**INPUT DATA:**
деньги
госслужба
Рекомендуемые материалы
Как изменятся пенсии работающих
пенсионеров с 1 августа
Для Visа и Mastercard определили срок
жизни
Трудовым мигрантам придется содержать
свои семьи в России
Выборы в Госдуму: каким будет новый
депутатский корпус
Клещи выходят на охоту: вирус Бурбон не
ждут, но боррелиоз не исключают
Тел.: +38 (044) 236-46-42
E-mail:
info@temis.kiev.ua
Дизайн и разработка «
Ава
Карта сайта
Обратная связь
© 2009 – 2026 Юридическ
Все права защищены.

**WORK INSTRUCTIONS:**
A faithful, word-for-word copy of the data is the expected answer.

**ANSWER BOX:**
деньги
госслужба
Рекомендуемые материалы
Как изменятся пенсии работающих
пенсионеров с 1 августа
Для Visа и Mastercard определили срок
жизни
Трудовым мигрантам придется содержать
свои семьи в России
Выборы в Госдуму: каким будет новый
депутатский корпус
Клещи выходят на охоту: вирус Бурбон не
ждут, но боррелиоз не исключают
Тел.: +38 (044) 236-46-42
E-mail:
info@temis.kiev.ua
Дизайн и разработка «
Ава
Карта сайта
Обратная связь
© 2009 – 2026 Юридическ
Все права защищены.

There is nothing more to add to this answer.